Clothing apparently belonging to the escaped inmates from the Eel River Conservation Camp near Redway (see earlier story here) was found in the garbage at the Patriot Station in Cooks Valley just north of the Mendocino line. A clerk at the gas station mini mart explained that the items were found around four P.M.  He said in a phone interview, “One of my workers was just changing the trash out and they were in a bag when she dumped.  She said it was paper bag full of whatever kind of clothes [the prisoners] wear.  Inside the garbage bag, there was a paper bag with the clothes.”  As soon as she discovered the clothes, she talked to a California Highway Patrol Officer and gave the bag to him. The men were reported earlier to be wearing orange jeans and shirts with the initials “C.D.C.R.” written on them.

The store’s surveillance tape was checked but there was no additional information to be learned.

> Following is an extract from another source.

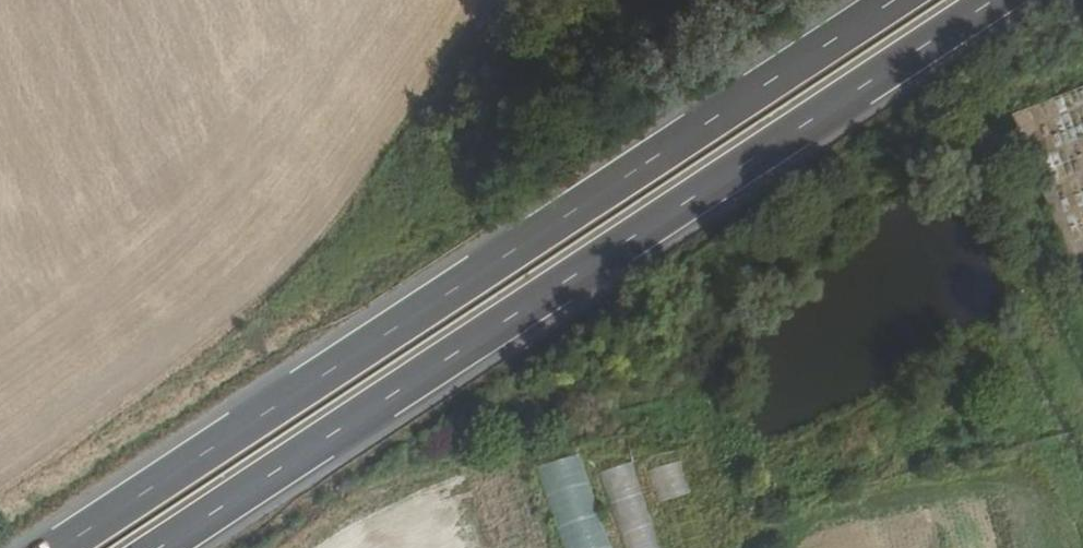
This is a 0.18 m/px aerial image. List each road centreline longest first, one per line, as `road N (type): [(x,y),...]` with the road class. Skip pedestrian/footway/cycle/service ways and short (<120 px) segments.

According to Margaret Pieper of the California Correctional Center in Susanville, the investigations team is headed back to Susanville so she does not have information about the clothing being found.  However, she is willing to say that “the information that we received about the course of the whole escape is that they got a ride…and left the area.” She notes that one of the inmates comes from Santa Cruz County and other from out of Sacramento County. Nonetheless, she points out, “The belief is that they’ve left the area but historically they’ve also hidden in the woods… .”  Traditionally, she says officers saturate the area that the inmates escape from looking in every corner possible but then they start looking in other areas. “In the first 24 hours we’re looking in the area that the camp is located. Then we are following up leads that they are somewhere else.”

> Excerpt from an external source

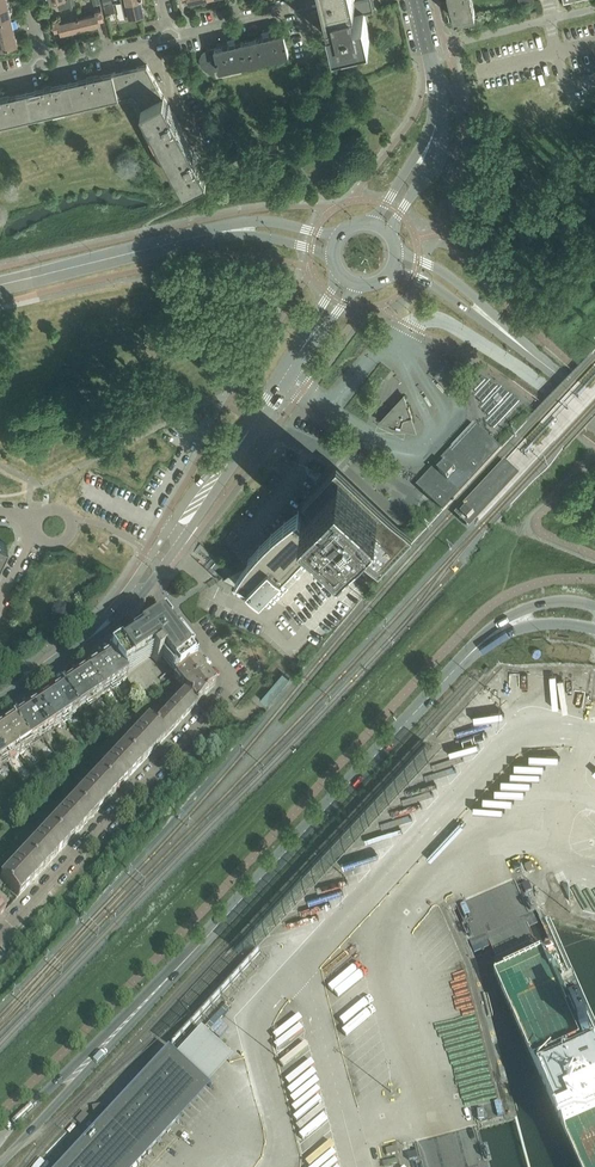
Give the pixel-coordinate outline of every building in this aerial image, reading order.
[(9,6),(7,0),(0,0),(0,8),(9,6)] [(144,14),(141,0),(130,0),(122,2),(126,18),(144,14)] [(330,18),(329,18),(335,43),(370,34),(365,11),(374,9),(373,6),(372,0),(326,0),(330,18)] [(455,19),(476,15),(472,0),(450,0),(455,19)] [(114,4),(111,4),(105,6),(107,14),(116,12),(114,4)] [(0,8),(0,22),(12,19),(9,6),(0,8)] [(97,14),(79,18),(81,28),(100,24),(99,20),(104,18),(102,10),(96,11),(97,14)] [(81,28),(79,18),(60,22),(60,20),(54,21),(56,30),(61,29),(62,33),(81,28)] [(15,31),(12,19),(0,22),(0,35),(15,31)] [(18,45),(15,31),(0,35),(0,50),(18,45)] [(250,40),(255,62),(289,53),(284,32),(270,35),(269,31),(262,32),(263,37),(250,40)] [(215,48),(220,70),(255,62),(250,40),(236,43),(235,39),(228,40),(229,45),(215,48)] [(214,71),(216,70),(220,70),(215,48),(208,50),(203,53),(200,60),(202,66),(207,71),(214,71)] [(70,83),(75,106),(119,96),(132,93),(136,95),(142,107),(164,95),(147,65),(116,72),(113,73),(113,72),(96,77),(95,76),(87,78),(87,79),(70,83)] [(44,89),(27,93),(32,117),(75,106),(70,83),(52,87),(52,86),(44,88),(44,89)] [(27,93),(9,97),(9,96),(1,98),(1,99),(0,99),(0,124),(32,117),(27,93)] [(172,111),(164,95),(142,107),(164,147),(185,136),(177,120),(178,120),(173,111),(172,111)] [(164,147),(185,188),(207,176),(199,160),(194,151),(185,136),(164,147)] [(488,148),(474,144),(471,154),(485,158),(488,148)] [(405,395),(380,422),(391,425),(391,426),(402,429),(402,428),(408,429),(414,423),(412,417),(413,417),(409,406),(408,407),(408,406),(405,395)] [(423,489),(444,510),(502,448),(480,427),(423,489)] [(354,563),(360,556),(379,574),(413,538),(337,466),(303,502),(309,507),(302,514),(322,533),(354,563)] [(472,483),(457,498),(469,510),(463,516),(471,523),(476,518),(517,473),(510,466),(484,494),(472,483)] [(322,533),(302,514),(301,513),(299,510),(296,512),(293,515),(290,517),(286,520),(282,524),(276,529),(272,533),(266,539),(262,543),(256,550),(253,554),(248,560),(242,564),(223,577),(250,589),(252,587),(261,596),(322,533)] [(274,588),(265,597),(276,603),(287,608),(305,625),(313,633),(322,641),(368,593),(359,584),(353,578),(346,572),(316,544),(274,588)] [(119,647),(109,653),(110,654),(123,674),(150,656),(157,663),(161,660),(159,658),(162,657),(172,670),(176,675),(195,660),(192,656),(162,618),(131,639),(130,638),(125,641),(126,642),(124,643),(123,643),(118,646),(119,647)] [(87,669),(85,671),(102,696),(114,687),(127,679),(123,674),(110,654),(108,655),(106,655),(104,657),(103,658),(97,662),(91,666),(90,666),(87,668),(87,669)] [(174,678),(185,692),(196,706),(215,686),(195,660),(176,675),(164,685),(164,686),(174,678)] [(63,686),(61,687),(78,712),(102,696),(85,671),(84,671),(83,671),(79,674),(79,675),(67,683),(66,682),(63,685),(63,686)] [(290,678),(283,672),(260,699),(267,705),(290,678)] [(38,702),(37,703),(54,728),(78,712),(61,687),(60,688),(58,688),(55,690),(54,691),(43,699),(42,699),(39,701),(38,702)] [(196,706),(185,692),(152,728),(165,740),(196,706)] [(15,718),(13,719),(30,744),(54,728),(37,703),(35,704),(34,704),(31,706),(30,708),(19,715),(18,715),(15,717),(15,718)] [(6,760),(13,756),(15,759),(25,752),(23,749),(30,744),(13,719),(11,721),(10,720),(7,722),(7,724),(0,729),(0,751),(6,760)] [(141,766),(165,740),(152,728),(147,723),(123,749),(141,766)] [(141,766),(123,749),(98,775),(116,792),(141,766)] [(92,818),(116,792),(98,775),(74,802),(92,818)] [(373,825),(402,833),(407,818),(417,821),(422,806),(428,807),(432,792),(412,786),(412,787),(402,784),(398,799),(390,796),(385,813),(377,810),(373,825)] [(92,818),(74,802),(50,828),(67,845),(92,818)] [(43,871),(67,845),(50,828),(25,854),(43,871)] [(19,897),(43,871),(25,854),(1,880),(19,897)] [(531,860),(525,863),(530,874),(536,871),(531,860)] [(521,863),(514,866),(517,873),(524,870),(521,863)] [(529,883),(523,885),(526,893),(532,891),(529,883)] [(212,1088),(170,1049),(170,1050),(170,1051),(63,1166),(138,1166),(210,1089),(212,1089),(212,1088)] [(103,1105),(93,1107),(95,1114),(105,1112),(103,1105)] [(84,1112),(76,1120),(81,1125),(89,1117),(84,1112)] [(397,1147),(386,1150),(388,1156),(399,1153),(397,1147)] [(416,1153),(408,1155),(409,1161),(418,1159),(416,1153)]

There are a lot of different reasons that inmates escape historically,” Pieper says when asked why one inmate, 20 year old Dennis Rene Welch would choose to leave so near his date in January 2014. She explains that contraband cell phones are a serious problem within the system.

Inmates with access to them, she explains, can use them to “negotiate escapes.” When inmates, receive Dear John letters or indications of problems at home, she says, inmates don’t think about waiting for their date of release. “If there are problems at home, they want to get home to help solve it.”